Dirty work on runway costs port


The Mirror

The Port of Seattle has been slapped with a state penalty for environmental problems with the controversial construction of a third runway at Seattle-Tacoma International Airport.

The port and its principal contractor in the project, TTI Constructors, were fined $15,000 last month by the Department of Ecology for allowing muddy water to escape into Miller Creek and for trucks tracking dirt onto roadways near the work site. The latter is a continuing problem, according to DOE.

The port, which owns and operates the airport, is having a large dirt embankment built as part of the project.

DOE said a pipeline carrying stormwater broke during heavy rain Oct 8, pouring water and mud into a wetland that flows to Miller Creek. Water in the wetland was 60 times muddier than the state allows for the project, DOE officials said.

They said project managers have been told to detect and correct water-quality problems quicker.

DOE also requested a better job of washing the wheels of trucks leaving the project site after delivering fill.
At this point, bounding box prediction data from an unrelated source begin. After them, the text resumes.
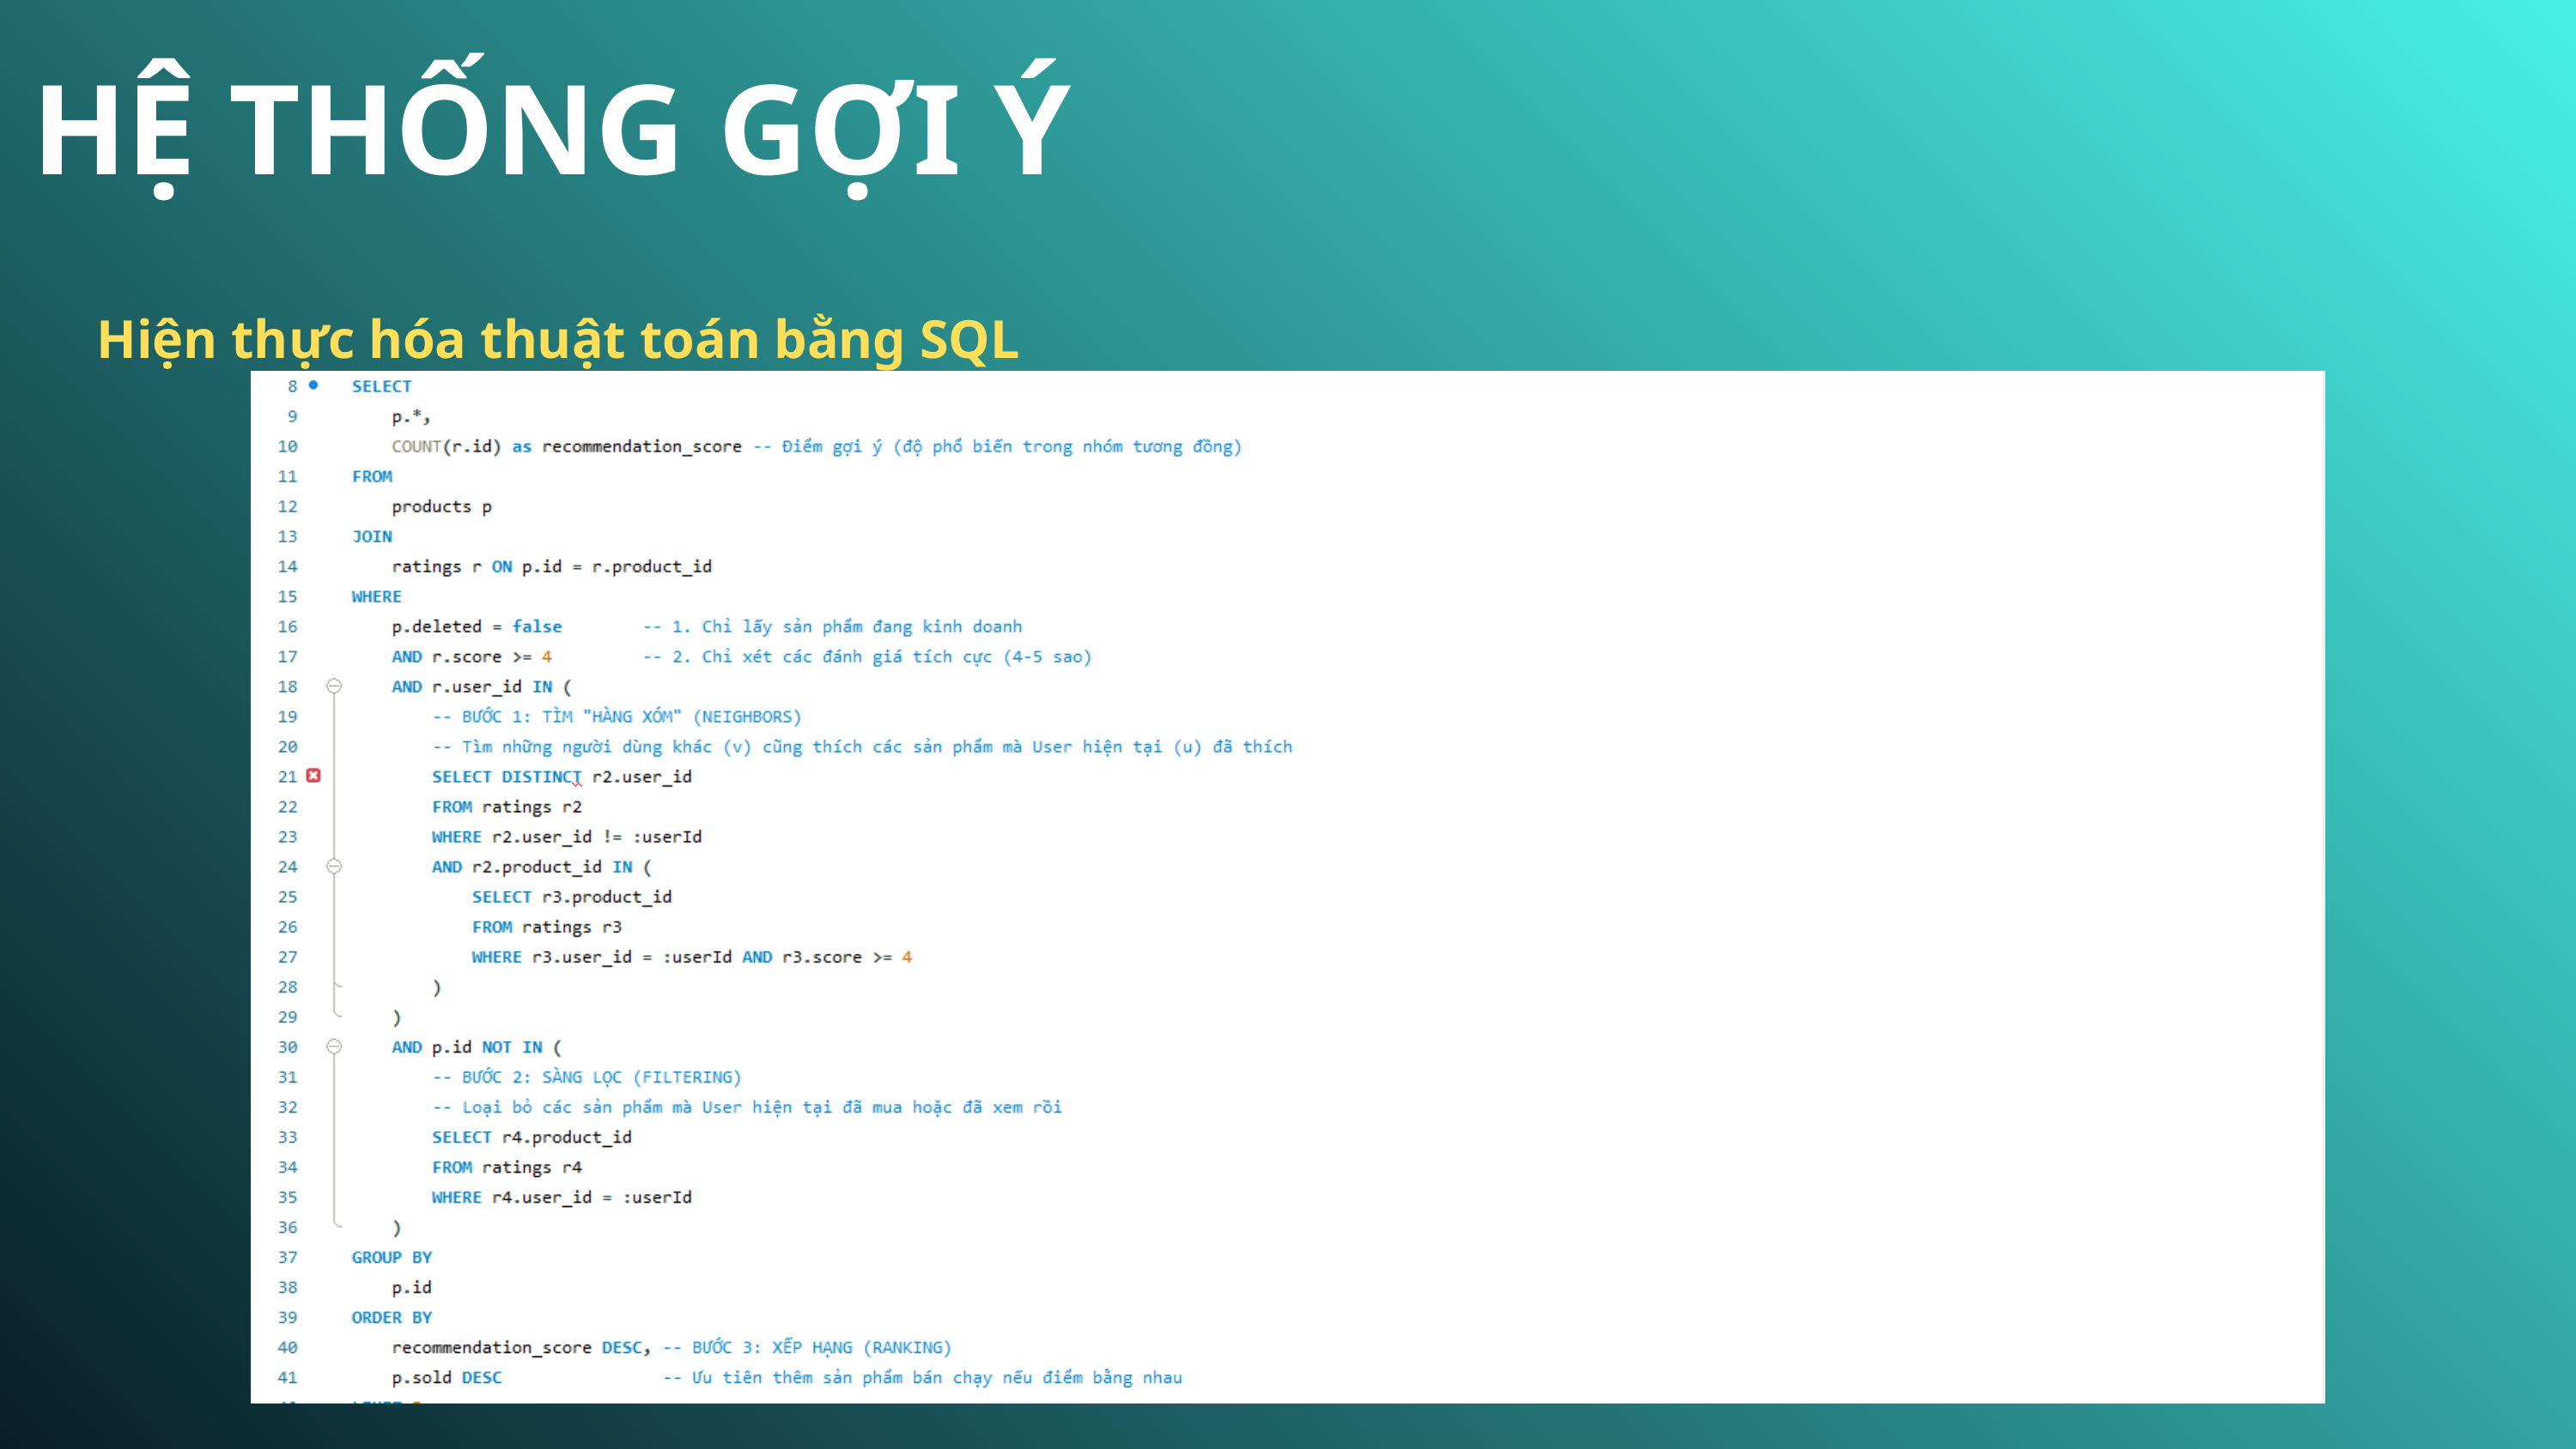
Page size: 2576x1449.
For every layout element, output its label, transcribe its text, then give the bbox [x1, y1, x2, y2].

text_box [251, 371, 2325, 1404]
text_box Hiện thực hóa thuật toán bằng SQL [96, 290, 1131, 448]
text_box HỆ THỐNG GỢI Ý [32, 63, 1999, 200]
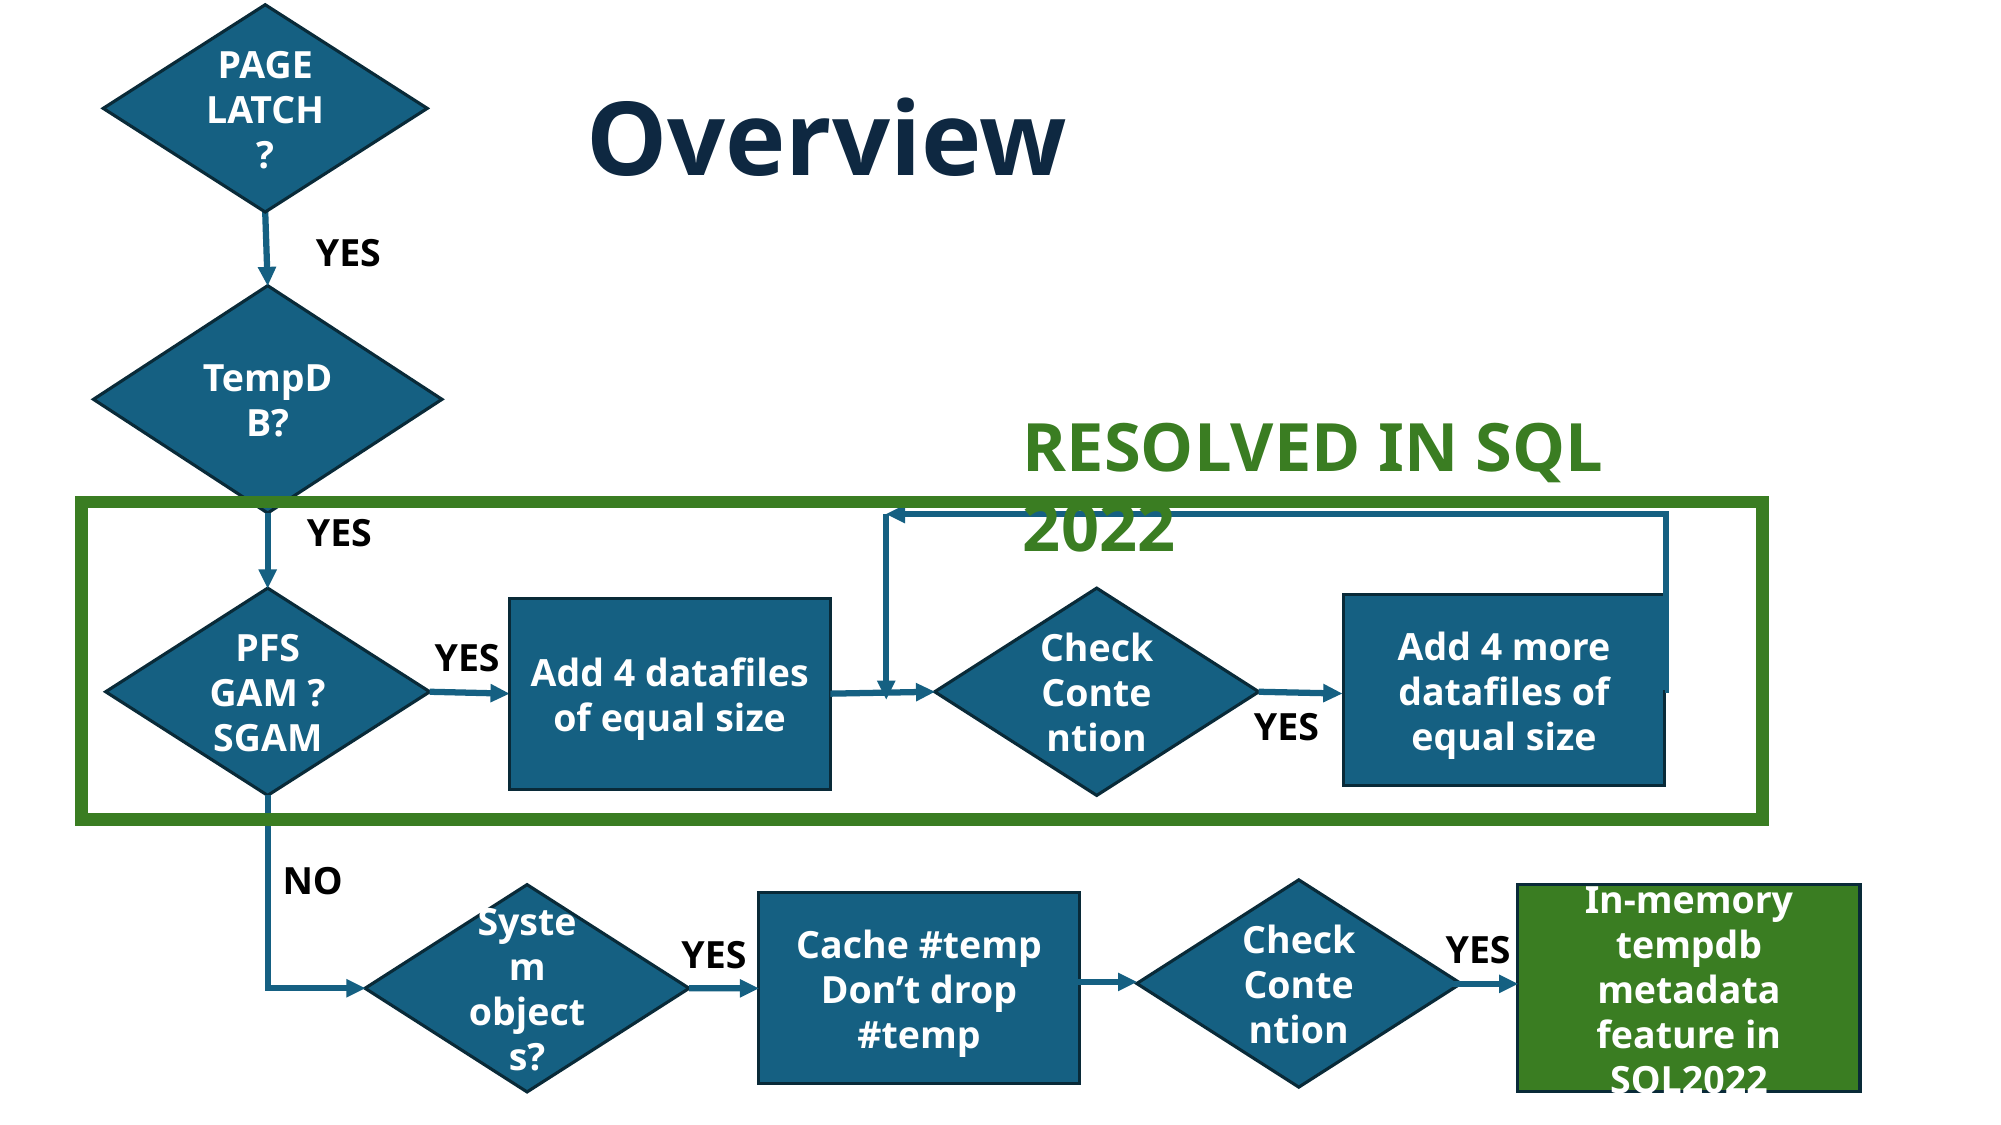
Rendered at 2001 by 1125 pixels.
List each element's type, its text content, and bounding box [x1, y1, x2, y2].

text_box Overview [571, 65, 1763, 204]
text_box Check Contention [1134, 878, 1460, 1090]
text_box YES [301, 222, 437, 282]
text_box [219, 842, 414, 942]
text_box RESOLVED IN SQL 2022 [1008, 397, 1780, 572]
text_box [885, 513, 1666, 691]
text_box Cache #temp Don’t drop #temp [757, 891, 1081, 1085]
text_box YES [1430, 918, 1566, 979]
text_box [887, 691, 936, 695]
text_box TempDB? [90, 284, 445, 500]
text_box [80, 500, 1764, 821]
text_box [429, 691, 510, 695]
text_box PAGE LATCH? [100, 2, 431, 214]
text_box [264, 211, 269, 287]
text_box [1258, 691, 1343, 695]
text_box YES [666, 923, 802, 984]
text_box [830, 691, 885, 695]
text_box In-memory tempdb metadata feature in SQL2022 [1516, 883, 1862, 1093]
text_box System objects? [364, 882, 689, 1094]
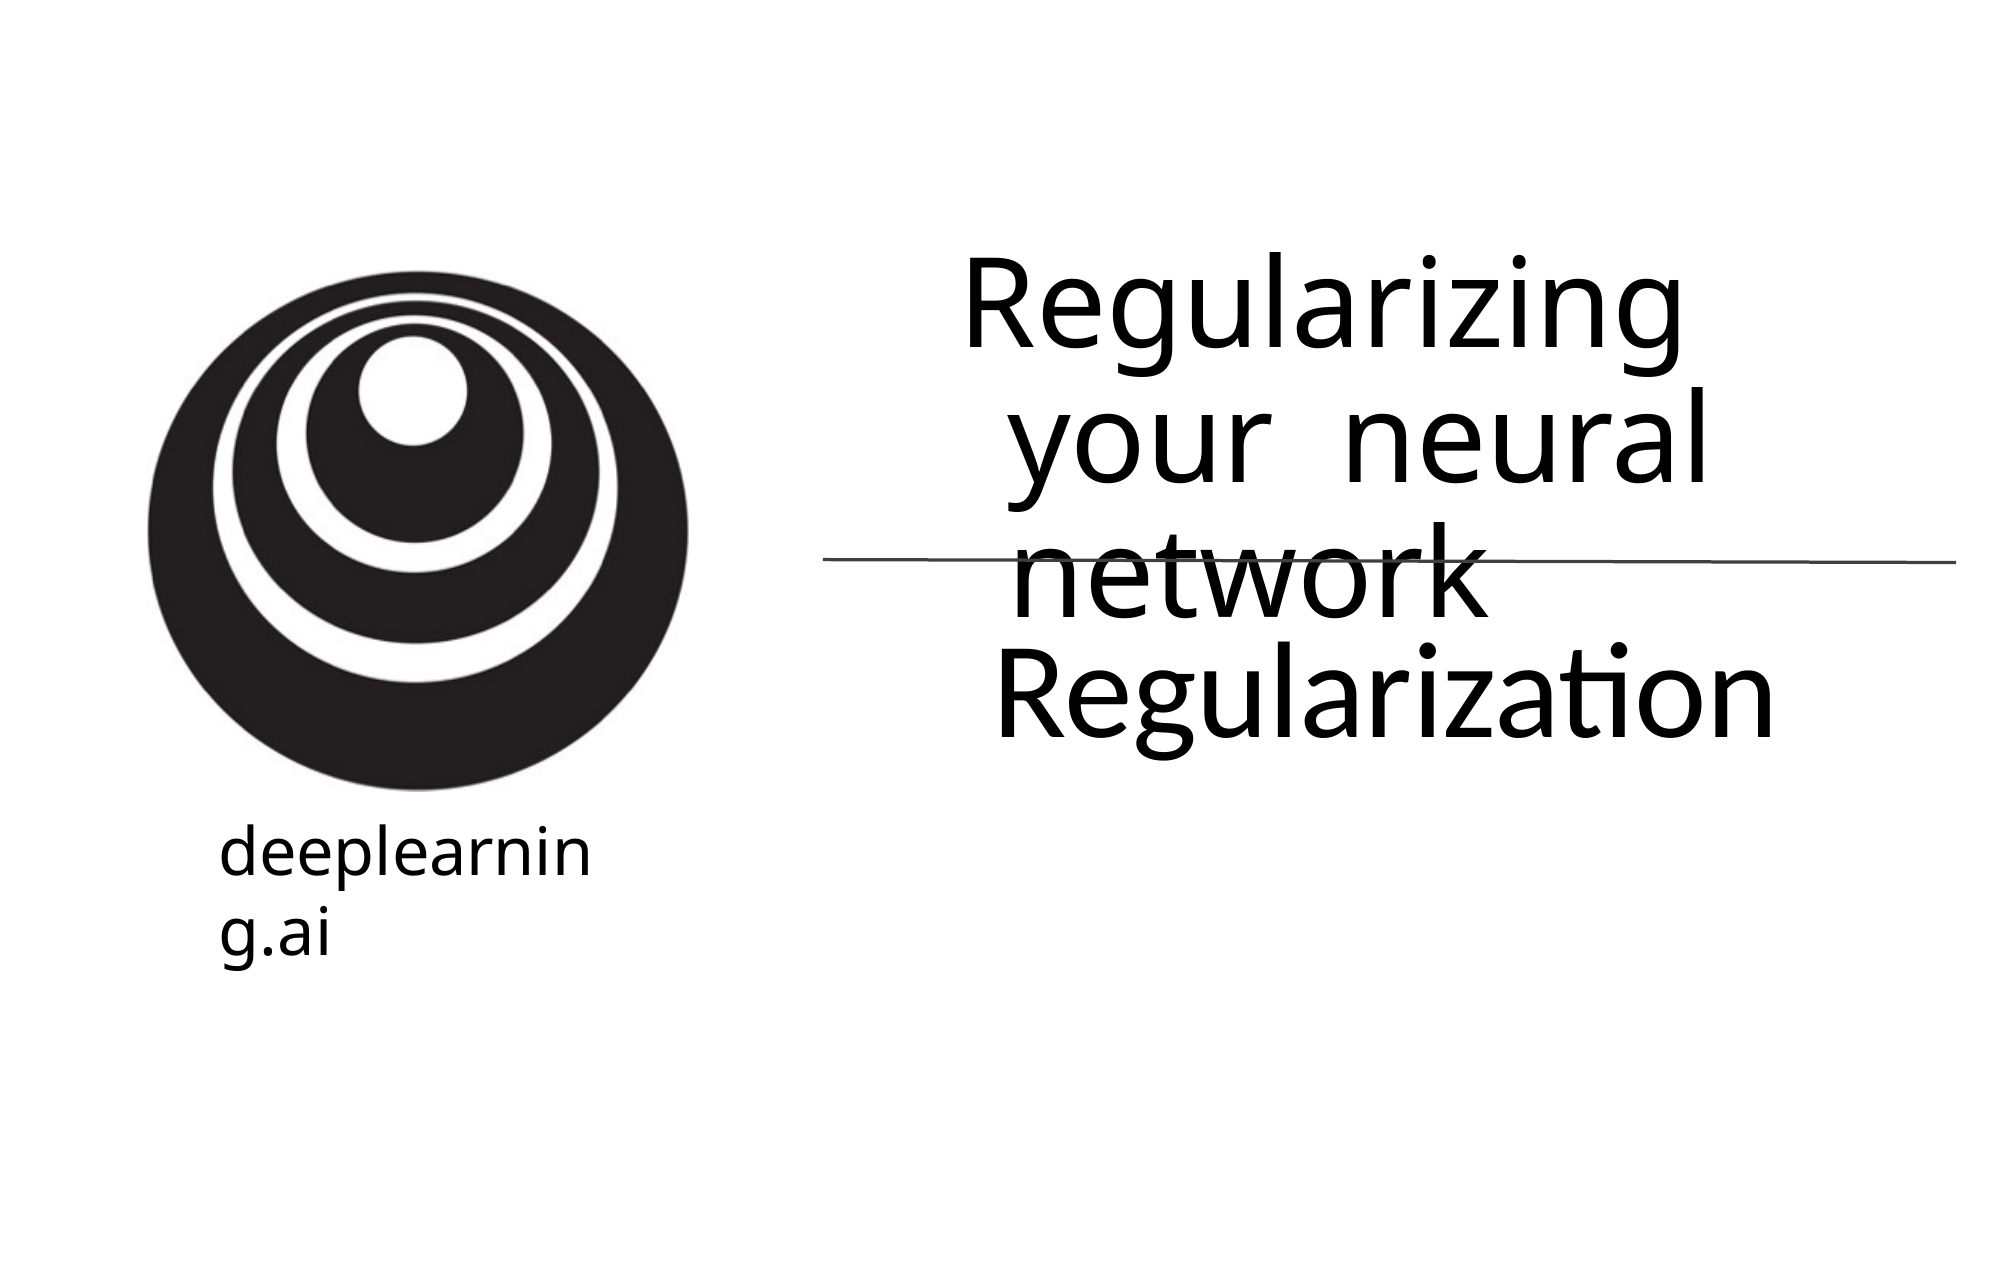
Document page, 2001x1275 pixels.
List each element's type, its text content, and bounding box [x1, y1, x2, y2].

title Regularizing your neural network [178, 218, 1822, 643]
text_box deeplearning.ai [216, 806, 631, 969]
picture [147, 269, 692, 792]
text_box Regularization [990, 597, 1789, 765]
Dirt from the wheels has gotten onto State Route 518, where it can wash into ditches and storm drains that flow to creeks.

About 100 trucks leave the site each hour, officials said.

A full-time inspector for DOE, his salary paid for by the port, is on-site to monitor construction and protect creeks. The inspector documented the violations that led to the civil penalty.

Opponents of the project have criticized it previously for having negative impacts environmentally. But the latest trouble appears to be an exception, according to a DOE official.

"We're disappointed with these problems," but overall, the project "has been well-managed," said Kevin Fitzpatrick, DOE's regional water-quality supervisor.

Mark Reis, managing director of aviation for the port, said the problems will be corrected.

"We take our responsibility to protect the environment very seriously," he said.

The Regional Commission on Airport Affairs (RCAA), a Normandy Park-based citizens' group that opposes the runway project, criticized the port's handling of the incidents.

The port "says all the right things about protecting the environment," but its "neglectful actions speak far louder," said Larry Corvari, president of RCAA.

Another organization, Airport Communities Coalition (ACC), comprised of Federal Way and other cities near the airport or under its landing and takeoff paths, also opposed the runway until withdrawing legal challenges in August. ACC contested what it called environmental impacts of the runway, including noise from increased air traffic.

The port claims the runway is needed to help keep flights on time during bad weather that can limit the use of existing runways.

Federal Way and the other ACC members –– the cities of Des Moines, Burien, Normandy Park and Tukwila and the Highline School District –– spent a combined $15 million over 10 years fighting the runway. Last summer, the group claimed victory in environmental controls placed on the project by the state.

Money from the port, U.S. and state is paying for the $1.2 billion project.